Repeat all of the items below with "view" swapped for "image" and nothing else altered. Omit the pictures.

[[ Provided material, beginning ]]

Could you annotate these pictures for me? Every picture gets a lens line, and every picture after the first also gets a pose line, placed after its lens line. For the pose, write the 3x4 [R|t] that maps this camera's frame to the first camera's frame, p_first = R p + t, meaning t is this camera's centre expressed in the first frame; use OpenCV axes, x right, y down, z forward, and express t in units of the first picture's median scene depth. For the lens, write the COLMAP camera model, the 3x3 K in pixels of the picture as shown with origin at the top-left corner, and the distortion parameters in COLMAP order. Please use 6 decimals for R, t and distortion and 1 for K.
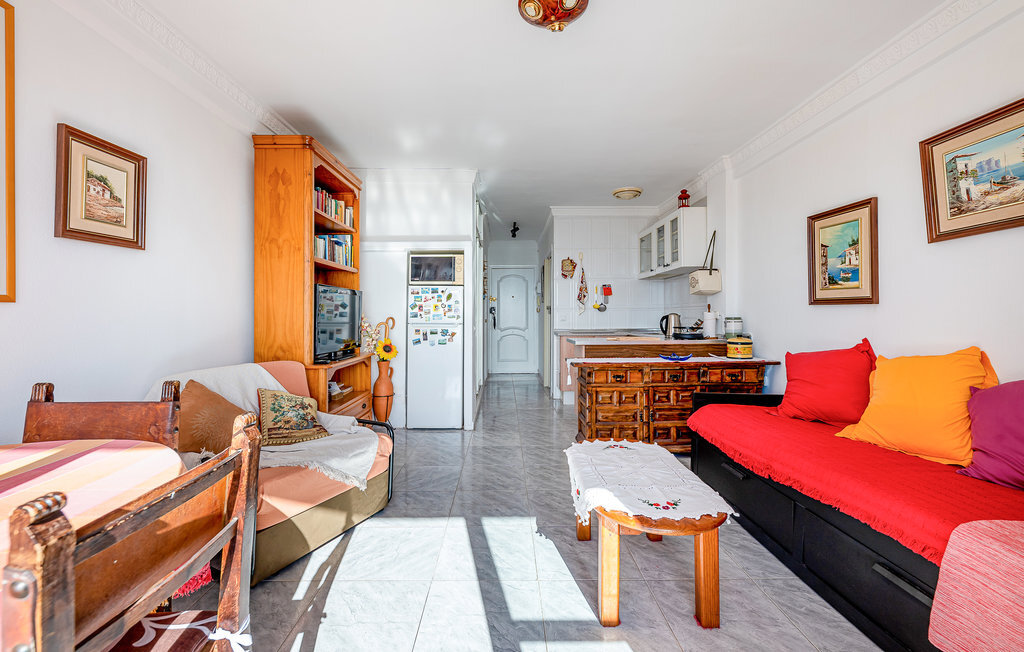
lens RADIAL K [[422.0, 0, 505.0], [0, 422.0, 316.7], [0, 0, 1]] dist [0.000839, -0.000175]
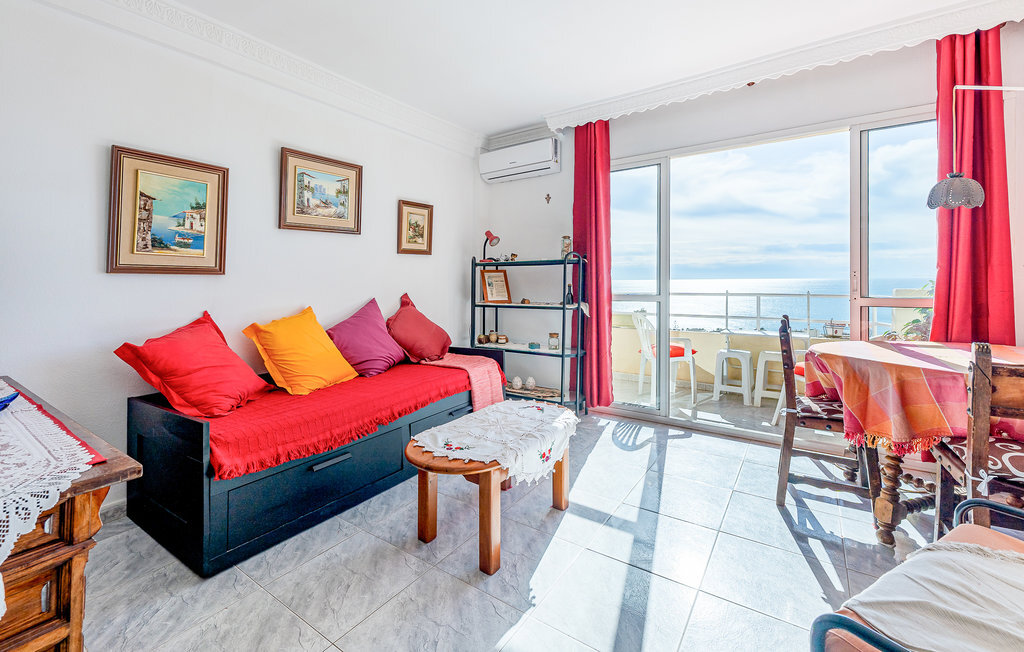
lens RADIAL K [[437.8, 0, 503.6], [0, 437.8, 275.6], [0, 0, 1]] dist [-0.003001, -0.000630]
pose [[-0.819720, 0.020571, 0.572395, -0.219872], [0.017213, 0.999788, -0.011281, -0.005215], [-0.572506, 0.000606, -0.819900, 1.295261]]
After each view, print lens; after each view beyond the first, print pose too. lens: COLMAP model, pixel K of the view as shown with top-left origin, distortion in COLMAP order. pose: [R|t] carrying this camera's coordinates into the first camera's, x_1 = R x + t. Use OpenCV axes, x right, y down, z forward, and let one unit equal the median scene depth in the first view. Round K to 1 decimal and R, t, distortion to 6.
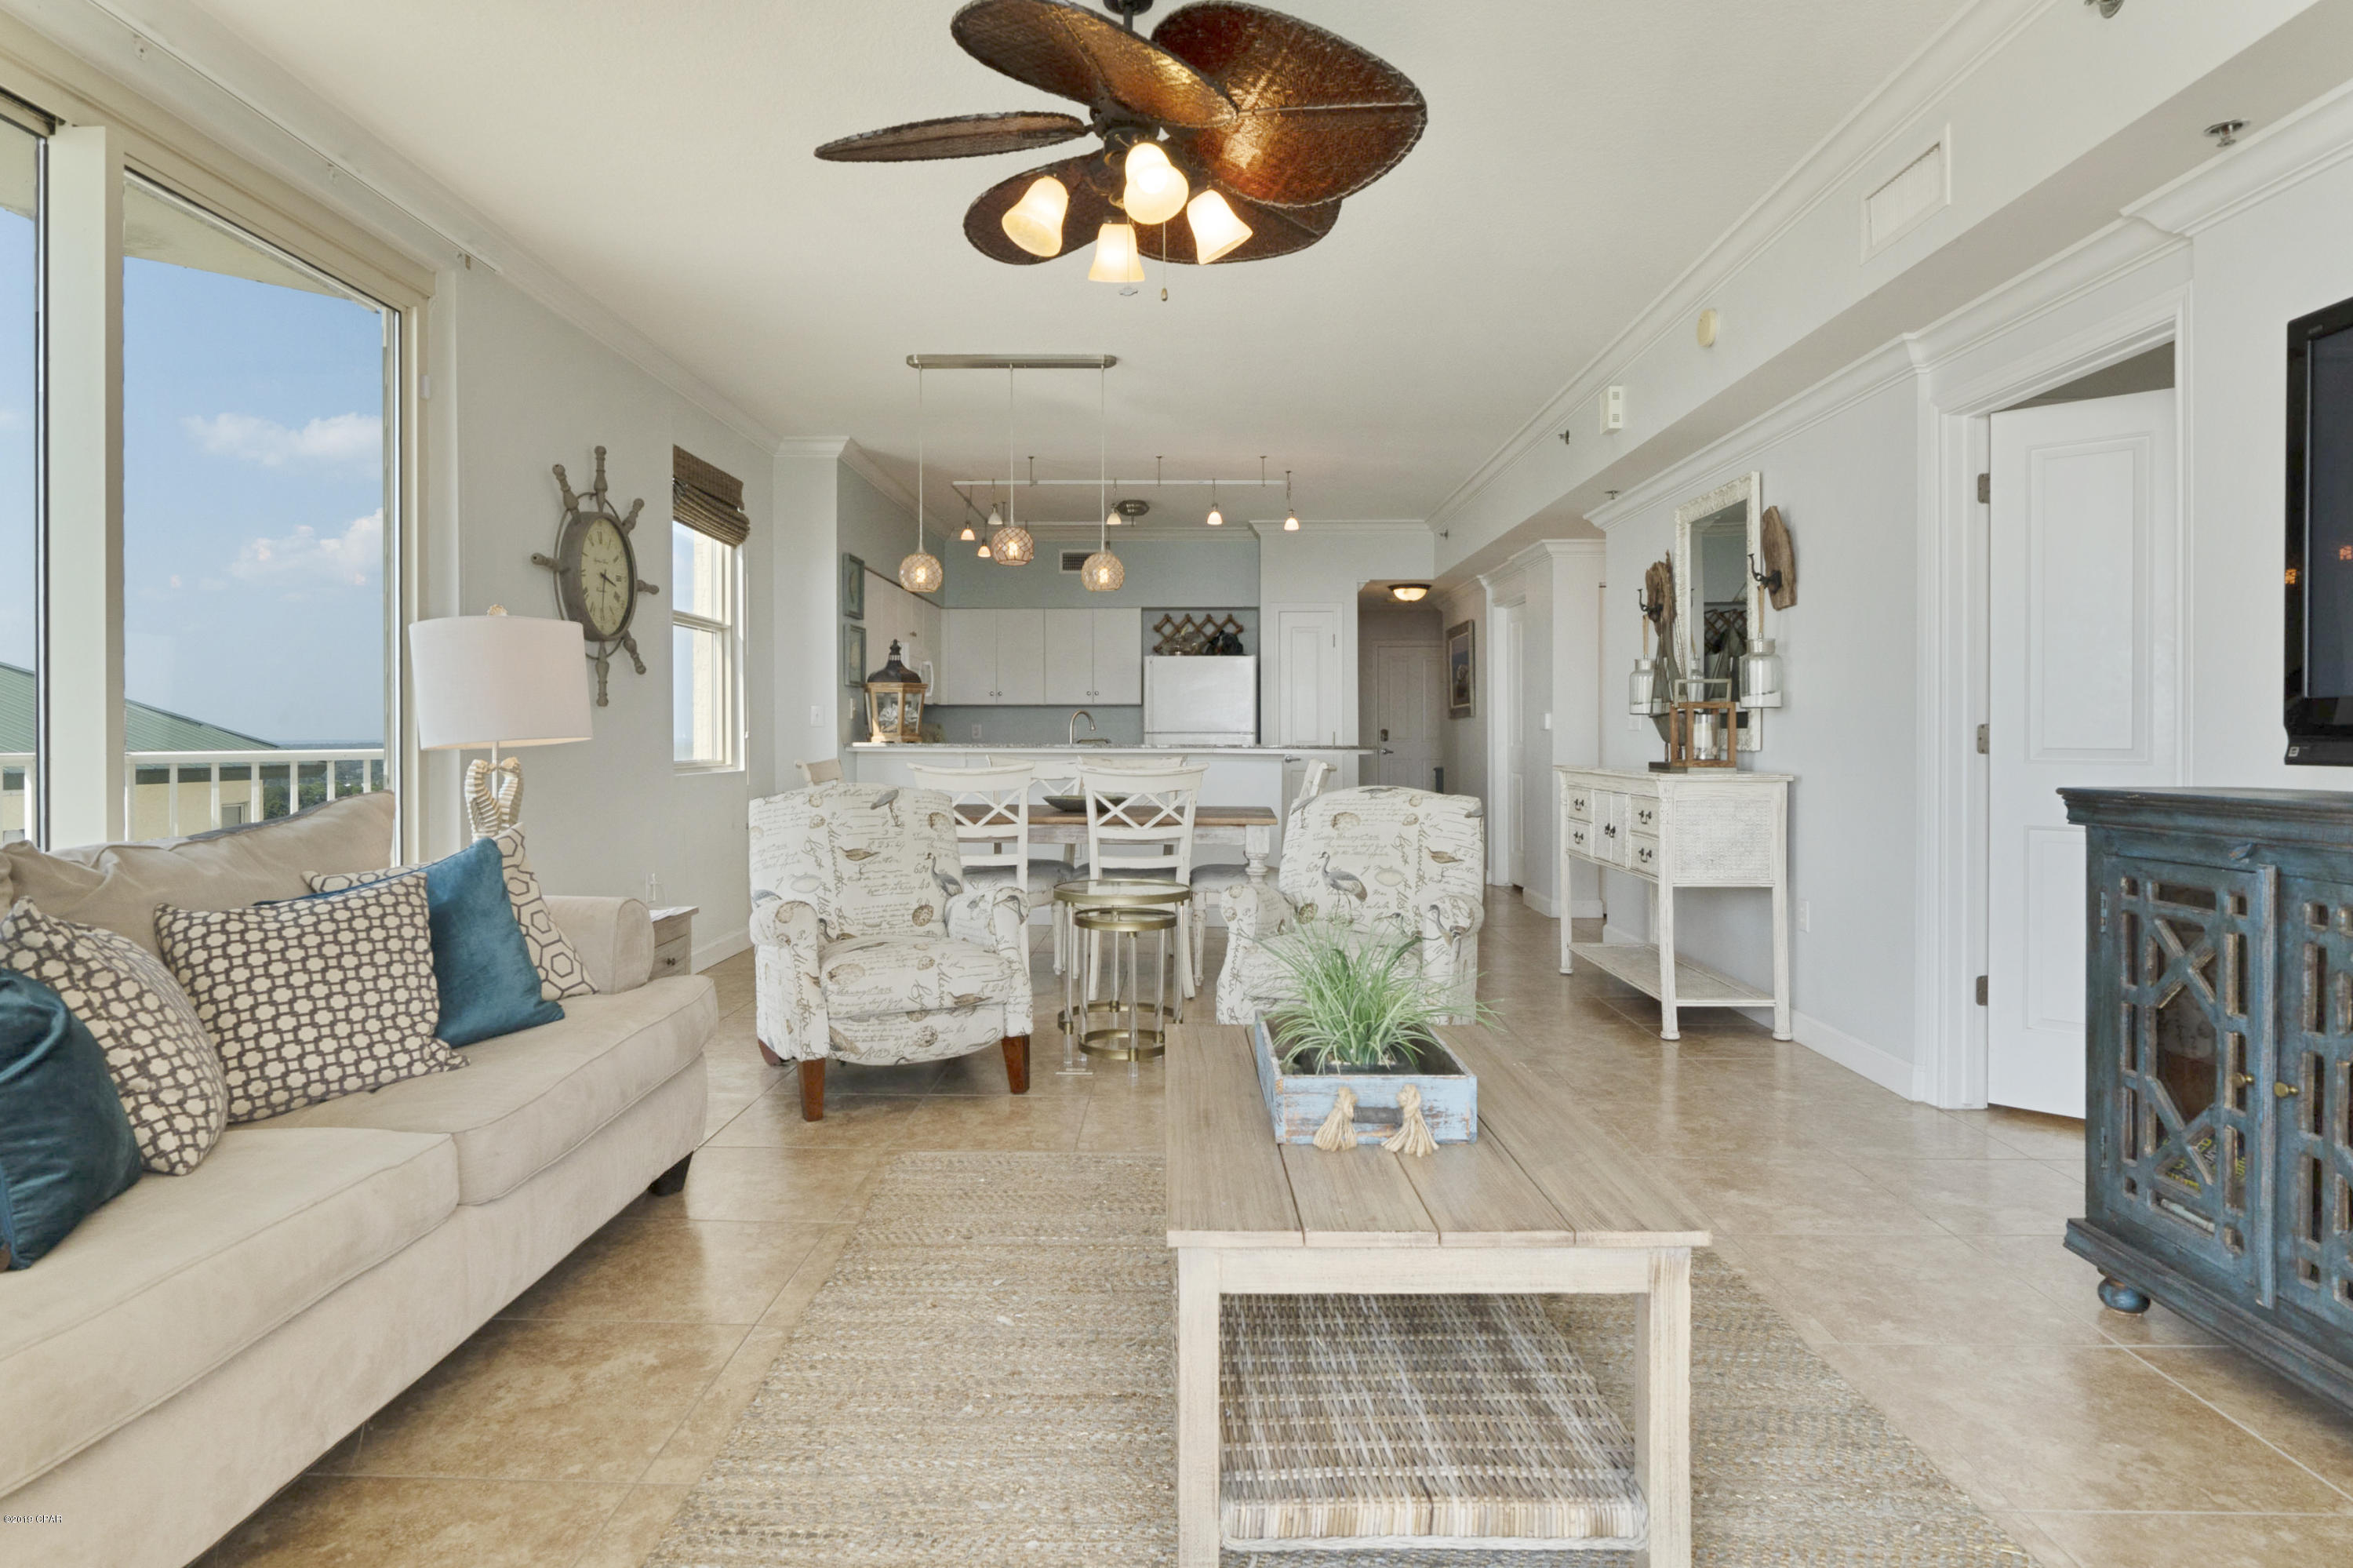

[[ Provided material, end ]]

▶ Solved problem:
Could you annotate these pictures for me? Every picture gets a lens line, and every picture after the first also gets a pose line, placed after its lens line. For the pose, write the 3x4 [R|t] that maps this camera's frame to the first camera's frame, p_first = R p + t, meaning t is this camera's centre expressed in the first frame; use OpenCV axes, x right, y down, z forward, and express t in units of the first picture's median scene depth. For the lens, write the COLMAP camera model, the 3x3 K in pixels of the picture as shown with origin at the top-left corner, and the distortion parameters in COLMAP order. Please use 6 decimals for R, t and distortion and 1 for K.
lens RADIAL K [[422.0, 0, 505.0], [0, 422.0, 316.7], [0, 0, 1]] dist [0.000839, -0.000175]
lens RADIAL K [[437.8, 0, 503.6], [0, 437.8, 275.6], [0, 0, 1]] dist [-0.003001, -0.000630]
pose [[-0.819720, 0.020571, 0.572395, -0.219872], [0.017213, 0.999788, -0.011281, -0.005215], [-0.572506, 0.000606, -0.819900, 1.295261]]
After each image, print lens; after each image beyond the first, print pose too. lens: COLMAP model, pixel K of the image as shown with top-left origin, distortion in COLMAP order. pose: [R|t] carrying this camera's coordinates into the first camera's, x_1 = R x + t. Use OpenCV axes, x right, y down, z forward, and let one unit equal the median scene depth in the first image. Round K to 1 decimal and R, t, distortion to 6.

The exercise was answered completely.